WHAT YOU NEED TO DO: Copy the listing from the line with "Förnyas automatiskt efter provperioden för 5" up to and including the line with "ΥΠΟΥΡΓΕΙΟ ΑΓΡΟΤΙΚΗΣ ΑΝΑΠΤΥΞΗΣ", leaving out the pictures.

GIVEN DATA:
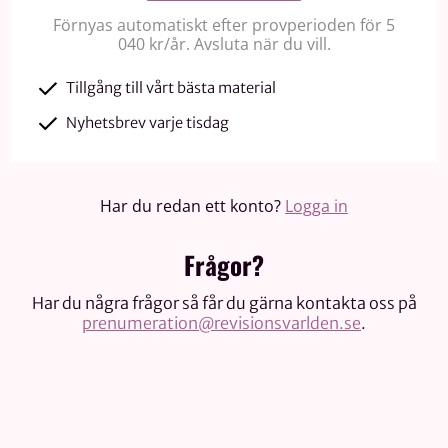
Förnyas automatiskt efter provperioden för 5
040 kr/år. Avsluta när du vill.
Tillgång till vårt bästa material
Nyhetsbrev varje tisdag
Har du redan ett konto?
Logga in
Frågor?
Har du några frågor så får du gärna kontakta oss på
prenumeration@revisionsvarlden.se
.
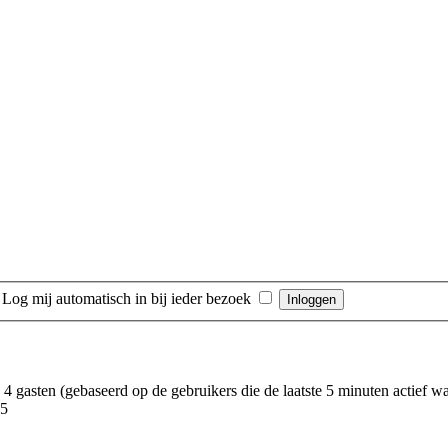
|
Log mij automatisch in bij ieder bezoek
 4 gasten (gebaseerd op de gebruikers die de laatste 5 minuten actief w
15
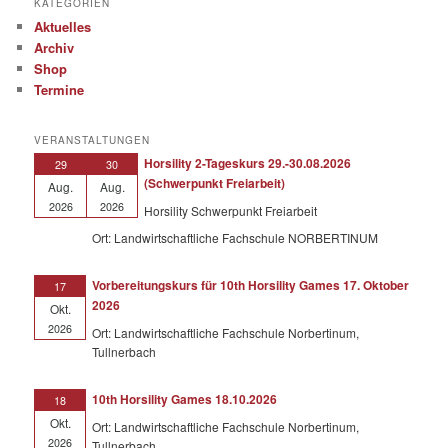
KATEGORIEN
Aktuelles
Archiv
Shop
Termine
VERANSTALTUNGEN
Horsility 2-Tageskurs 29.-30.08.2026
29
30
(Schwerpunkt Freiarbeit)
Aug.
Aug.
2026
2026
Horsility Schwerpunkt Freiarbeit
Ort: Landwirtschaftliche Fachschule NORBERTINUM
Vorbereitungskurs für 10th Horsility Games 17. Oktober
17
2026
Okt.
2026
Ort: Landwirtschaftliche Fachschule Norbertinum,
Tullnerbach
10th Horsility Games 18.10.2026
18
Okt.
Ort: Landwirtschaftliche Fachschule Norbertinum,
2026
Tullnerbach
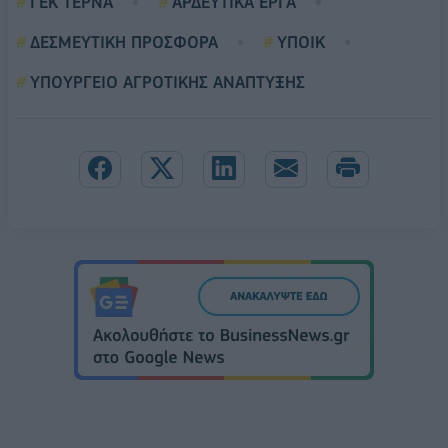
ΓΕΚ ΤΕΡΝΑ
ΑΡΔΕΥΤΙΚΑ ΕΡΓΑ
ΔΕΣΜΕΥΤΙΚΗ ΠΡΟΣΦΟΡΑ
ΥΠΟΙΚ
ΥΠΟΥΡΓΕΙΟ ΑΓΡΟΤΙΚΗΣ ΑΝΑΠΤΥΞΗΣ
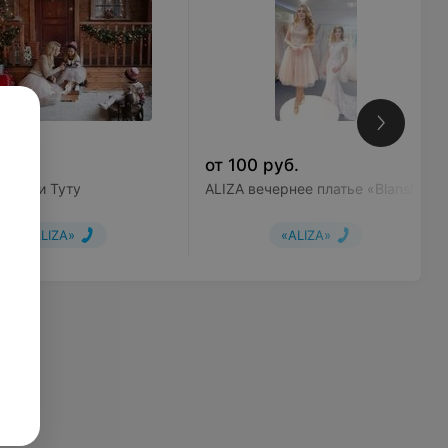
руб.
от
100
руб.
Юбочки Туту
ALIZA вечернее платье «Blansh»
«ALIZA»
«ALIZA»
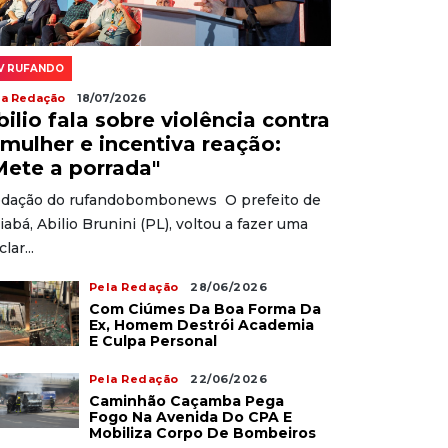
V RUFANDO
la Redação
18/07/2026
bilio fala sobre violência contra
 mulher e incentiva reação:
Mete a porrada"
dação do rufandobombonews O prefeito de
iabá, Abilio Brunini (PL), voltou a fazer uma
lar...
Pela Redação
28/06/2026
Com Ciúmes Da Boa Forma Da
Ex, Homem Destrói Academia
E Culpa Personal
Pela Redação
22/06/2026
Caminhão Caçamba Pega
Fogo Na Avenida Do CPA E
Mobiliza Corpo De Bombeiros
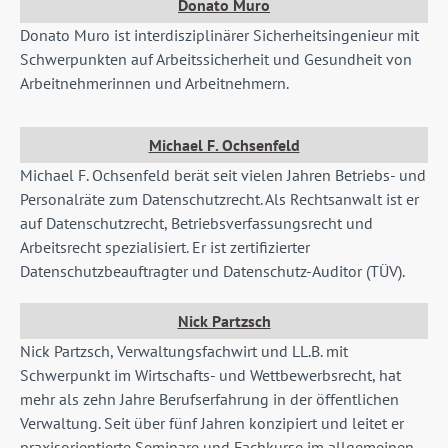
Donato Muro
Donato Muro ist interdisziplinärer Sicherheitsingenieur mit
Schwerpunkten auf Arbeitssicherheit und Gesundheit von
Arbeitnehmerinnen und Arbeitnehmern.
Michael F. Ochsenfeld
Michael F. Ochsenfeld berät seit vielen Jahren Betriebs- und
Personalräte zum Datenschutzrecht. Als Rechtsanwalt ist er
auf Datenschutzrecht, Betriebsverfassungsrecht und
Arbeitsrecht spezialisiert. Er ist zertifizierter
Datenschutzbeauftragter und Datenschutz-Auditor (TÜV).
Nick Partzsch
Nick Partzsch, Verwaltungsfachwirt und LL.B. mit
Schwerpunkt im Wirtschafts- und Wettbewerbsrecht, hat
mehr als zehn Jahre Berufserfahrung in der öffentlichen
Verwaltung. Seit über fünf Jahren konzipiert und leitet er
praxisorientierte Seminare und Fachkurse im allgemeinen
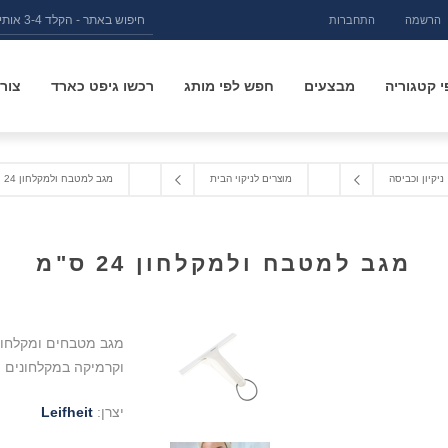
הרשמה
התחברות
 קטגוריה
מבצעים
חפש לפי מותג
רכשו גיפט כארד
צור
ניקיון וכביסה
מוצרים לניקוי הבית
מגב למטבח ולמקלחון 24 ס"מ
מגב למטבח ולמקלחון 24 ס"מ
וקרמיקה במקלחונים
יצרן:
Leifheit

...

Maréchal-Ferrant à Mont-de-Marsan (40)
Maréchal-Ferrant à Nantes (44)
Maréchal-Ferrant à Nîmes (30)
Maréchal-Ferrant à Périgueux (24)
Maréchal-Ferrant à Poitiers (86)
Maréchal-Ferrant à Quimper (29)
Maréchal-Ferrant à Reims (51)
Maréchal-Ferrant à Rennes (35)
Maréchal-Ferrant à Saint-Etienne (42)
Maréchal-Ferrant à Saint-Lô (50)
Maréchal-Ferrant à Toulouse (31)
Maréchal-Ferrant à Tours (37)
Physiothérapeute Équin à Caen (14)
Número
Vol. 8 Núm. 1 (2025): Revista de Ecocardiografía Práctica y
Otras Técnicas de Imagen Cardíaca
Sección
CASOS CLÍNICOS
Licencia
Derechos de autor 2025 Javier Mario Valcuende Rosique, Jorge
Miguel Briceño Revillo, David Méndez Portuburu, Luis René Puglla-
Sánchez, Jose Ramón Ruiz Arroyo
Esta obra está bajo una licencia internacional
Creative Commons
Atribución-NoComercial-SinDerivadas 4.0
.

* * *

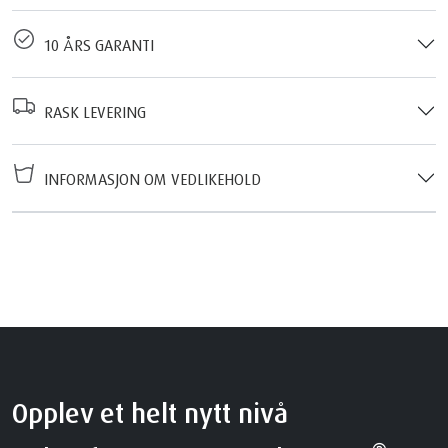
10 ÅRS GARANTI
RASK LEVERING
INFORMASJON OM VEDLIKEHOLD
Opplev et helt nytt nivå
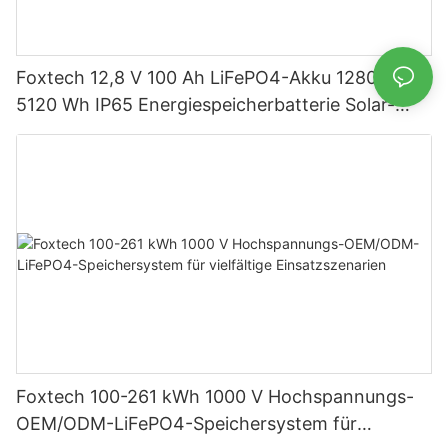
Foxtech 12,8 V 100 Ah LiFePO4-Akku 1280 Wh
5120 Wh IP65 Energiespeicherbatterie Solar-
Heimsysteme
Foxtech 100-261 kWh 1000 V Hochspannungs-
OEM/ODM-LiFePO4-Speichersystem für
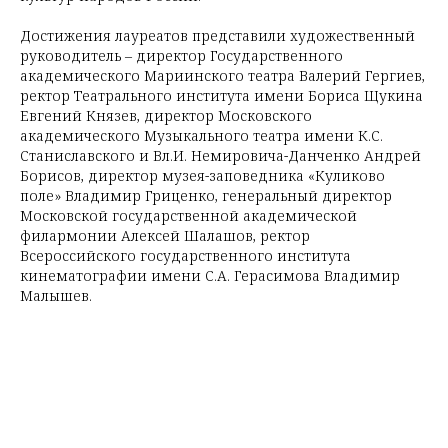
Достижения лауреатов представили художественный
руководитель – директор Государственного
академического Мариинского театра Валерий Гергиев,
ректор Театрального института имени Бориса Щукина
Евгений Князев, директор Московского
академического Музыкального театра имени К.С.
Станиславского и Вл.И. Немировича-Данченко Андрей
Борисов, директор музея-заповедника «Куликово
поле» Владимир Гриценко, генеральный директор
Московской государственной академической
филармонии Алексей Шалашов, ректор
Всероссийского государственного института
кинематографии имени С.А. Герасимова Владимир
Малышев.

EXERCISE RESULT:
Förnyas automatiskt efter provperioden för 5
040 kr/år. Avsluta när du vill.
Tillgång till vårt bästa material
Nyhetsbrev varje tisdag
Har du redan ett konto?
Logga in
Frågor?
Har du några frågor så får du gärna kontakta oss på
prenumeration@revisionsvarlden.se
.
|
Log mij automatisch in bij ieder bezoek
 4 gasten (gebaseerd op de gebruikers die de laatste 5 minuten actief w
15
KATEGORIEN
Aktuelles
Archiv
Shop
Termine
VERANSTALTUNGEN
Horsility 2-Tageskurs 29.-30.08.2026
29
30
(Schwerpunkt Freiarbeit)
Aug.
Aug.
2026
2026
Horsility Schwerpunkt Freiarbeit
Ort: Landwirtschaftliche Fachschule NORBERTINUM
Vorbereitungskurs für 10th Horsility Games 17. Oktober
17
2026
Okt.
2026
Ort: Landwirtschaftliche Fachschule Norbertinum,
Tullnerbach
10th Horsility Games 18.10.2026
18
Okt.
Ort: Landwirtschaftliche Fachschule Norbertinum,
2026
Tullnerbach
ΓΕΚ ΤΕΡΝΑ
ΑΡΔΕΥΤΙΚΑ ΕΡΓΑ
ΔΕΣΜΕΥΤΙΚΗ ΠΡΟΣΦΟΡΑ
ΥΠΟΙΚ
ΥΠΟΥΡΓΕΙΟ ΑΓΡΟΤΙΚΗΣ ΑΝΑΠΤΥΞΗΣ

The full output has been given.